■ Supplied information
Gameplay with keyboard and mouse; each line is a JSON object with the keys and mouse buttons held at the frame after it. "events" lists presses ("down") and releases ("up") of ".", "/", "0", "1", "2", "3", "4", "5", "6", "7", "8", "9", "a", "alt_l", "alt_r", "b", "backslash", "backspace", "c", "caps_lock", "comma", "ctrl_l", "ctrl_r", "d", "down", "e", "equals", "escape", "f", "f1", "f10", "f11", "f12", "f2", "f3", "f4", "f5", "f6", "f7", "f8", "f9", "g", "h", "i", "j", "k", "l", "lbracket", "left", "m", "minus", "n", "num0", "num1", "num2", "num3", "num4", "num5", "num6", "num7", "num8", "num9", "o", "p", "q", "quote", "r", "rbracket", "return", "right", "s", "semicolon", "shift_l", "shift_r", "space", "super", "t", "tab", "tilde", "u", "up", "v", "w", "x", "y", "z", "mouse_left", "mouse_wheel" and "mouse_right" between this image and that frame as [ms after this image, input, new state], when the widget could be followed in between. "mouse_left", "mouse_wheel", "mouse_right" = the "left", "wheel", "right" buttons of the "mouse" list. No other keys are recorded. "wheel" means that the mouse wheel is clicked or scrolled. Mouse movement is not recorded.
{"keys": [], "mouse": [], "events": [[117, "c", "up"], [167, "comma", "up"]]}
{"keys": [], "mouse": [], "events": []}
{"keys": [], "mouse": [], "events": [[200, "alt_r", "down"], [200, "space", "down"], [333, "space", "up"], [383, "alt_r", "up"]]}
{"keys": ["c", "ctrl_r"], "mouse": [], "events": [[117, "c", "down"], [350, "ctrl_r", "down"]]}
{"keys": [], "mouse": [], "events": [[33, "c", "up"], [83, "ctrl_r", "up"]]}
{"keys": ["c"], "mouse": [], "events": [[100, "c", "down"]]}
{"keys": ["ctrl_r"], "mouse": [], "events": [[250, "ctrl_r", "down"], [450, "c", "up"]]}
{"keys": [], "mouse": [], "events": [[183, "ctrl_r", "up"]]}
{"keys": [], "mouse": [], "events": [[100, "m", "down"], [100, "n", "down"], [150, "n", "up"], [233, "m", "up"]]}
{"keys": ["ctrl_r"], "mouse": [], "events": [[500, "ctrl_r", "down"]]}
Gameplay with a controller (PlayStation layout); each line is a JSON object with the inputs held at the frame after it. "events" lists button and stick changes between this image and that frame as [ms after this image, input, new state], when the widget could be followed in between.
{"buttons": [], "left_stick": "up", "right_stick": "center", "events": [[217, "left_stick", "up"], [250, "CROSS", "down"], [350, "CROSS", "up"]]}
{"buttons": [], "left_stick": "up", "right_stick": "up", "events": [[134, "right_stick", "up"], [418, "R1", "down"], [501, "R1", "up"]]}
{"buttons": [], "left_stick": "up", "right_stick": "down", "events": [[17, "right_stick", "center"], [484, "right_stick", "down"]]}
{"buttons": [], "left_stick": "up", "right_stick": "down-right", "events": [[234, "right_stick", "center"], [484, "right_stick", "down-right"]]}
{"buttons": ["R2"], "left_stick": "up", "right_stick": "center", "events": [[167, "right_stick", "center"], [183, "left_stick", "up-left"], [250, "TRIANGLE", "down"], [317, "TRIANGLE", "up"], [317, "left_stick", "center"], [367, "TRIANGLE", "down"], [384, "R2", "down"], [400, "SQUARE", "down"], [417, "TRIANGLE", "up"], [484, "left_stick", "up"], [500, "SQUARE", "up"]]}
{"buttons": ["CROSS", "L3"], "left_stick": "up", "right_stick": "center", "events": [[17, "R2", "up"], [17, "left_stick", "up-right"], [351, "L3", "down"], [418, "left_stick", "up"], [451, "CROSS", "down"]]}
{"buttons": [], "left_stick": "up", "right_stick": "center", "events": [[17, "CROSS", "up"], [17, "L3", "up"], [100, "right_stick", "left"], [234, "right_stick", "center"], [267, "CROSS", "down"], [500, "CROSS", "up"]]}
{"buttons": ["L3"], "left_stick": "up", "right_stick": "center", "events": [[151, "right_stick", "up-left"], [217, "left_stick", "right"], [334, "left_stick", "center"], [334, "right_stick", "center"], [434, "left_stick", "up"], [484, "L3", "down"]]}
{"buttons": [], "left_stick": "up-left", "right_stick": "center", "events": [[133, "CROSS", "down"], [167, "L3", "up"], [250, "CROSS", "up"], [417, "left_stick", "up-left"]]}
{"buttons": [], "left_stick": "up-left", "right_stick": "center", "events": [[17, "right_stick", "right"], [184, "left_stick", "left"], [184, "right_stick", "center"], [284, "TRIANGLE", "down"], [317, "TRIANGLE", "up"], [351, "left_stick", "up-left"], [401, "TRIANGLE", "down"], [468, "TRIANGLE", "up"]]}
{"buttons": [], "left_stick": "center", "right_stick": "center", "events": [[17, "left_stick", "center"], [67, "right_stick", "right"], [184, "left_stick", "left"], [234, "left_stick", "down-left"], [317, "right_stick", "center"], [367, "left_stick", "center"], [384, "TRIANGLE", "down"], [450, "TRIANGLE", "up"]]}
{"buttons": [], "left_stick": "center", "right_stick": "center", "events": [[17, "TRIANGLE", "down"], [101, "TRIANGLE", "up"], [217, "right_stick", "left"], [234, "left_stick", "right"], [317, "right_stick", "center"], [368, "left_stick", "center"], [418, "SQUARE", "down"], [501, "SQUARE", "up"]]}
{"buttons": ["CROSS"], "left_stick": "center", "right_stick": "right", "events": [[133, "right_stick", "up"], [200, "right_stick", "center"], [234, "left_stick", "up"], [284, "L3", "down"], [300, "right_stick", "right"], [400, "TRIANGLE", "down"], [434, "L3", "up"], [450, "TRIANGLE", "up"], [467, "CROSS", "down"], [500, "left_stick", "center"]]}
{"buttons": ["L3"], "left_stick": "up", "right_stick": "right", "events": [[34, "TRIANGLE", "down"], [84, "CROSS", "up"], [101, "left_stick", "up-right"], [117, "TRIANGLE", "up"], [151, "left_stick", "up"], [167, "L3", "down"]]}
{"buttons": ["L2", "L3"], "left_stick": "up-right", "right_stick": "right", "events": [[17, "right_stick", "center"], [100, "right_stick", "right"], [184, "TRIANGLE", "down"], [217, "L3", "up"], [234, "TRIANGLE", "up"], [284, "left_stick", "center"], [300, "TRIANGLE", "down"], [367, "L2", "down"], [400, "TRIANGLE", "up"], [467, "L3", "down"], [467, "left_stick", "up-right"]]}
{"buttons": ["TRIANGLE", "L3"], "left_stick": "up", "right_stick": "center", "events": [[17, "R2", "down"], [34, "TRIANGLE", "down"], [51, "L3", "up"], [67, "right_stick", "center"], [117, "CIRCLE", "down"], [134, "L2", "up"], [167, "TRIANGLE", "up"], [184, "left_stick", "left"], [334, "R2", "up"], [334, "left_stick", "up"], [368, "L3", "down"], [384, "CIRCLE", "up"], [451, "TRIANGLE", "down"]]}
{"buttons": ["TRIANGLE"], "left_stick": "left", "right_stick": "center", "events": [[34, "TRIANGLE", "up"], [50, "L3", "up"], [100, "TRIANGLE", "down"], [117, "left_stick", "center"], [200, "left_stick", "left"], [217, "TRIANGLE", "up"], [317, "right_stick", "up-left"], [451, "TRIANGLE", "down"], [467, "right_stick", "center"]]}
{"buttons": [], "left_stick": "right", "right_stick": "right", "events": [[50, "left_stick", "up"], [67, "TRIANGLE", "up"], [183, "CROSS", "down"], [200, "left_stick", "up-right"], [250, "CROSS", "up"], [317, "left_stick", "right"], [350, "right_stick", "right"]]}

■ What you should do
Look through the records and count each line that holds "space". Write only the total.

■ Output for this exercise
2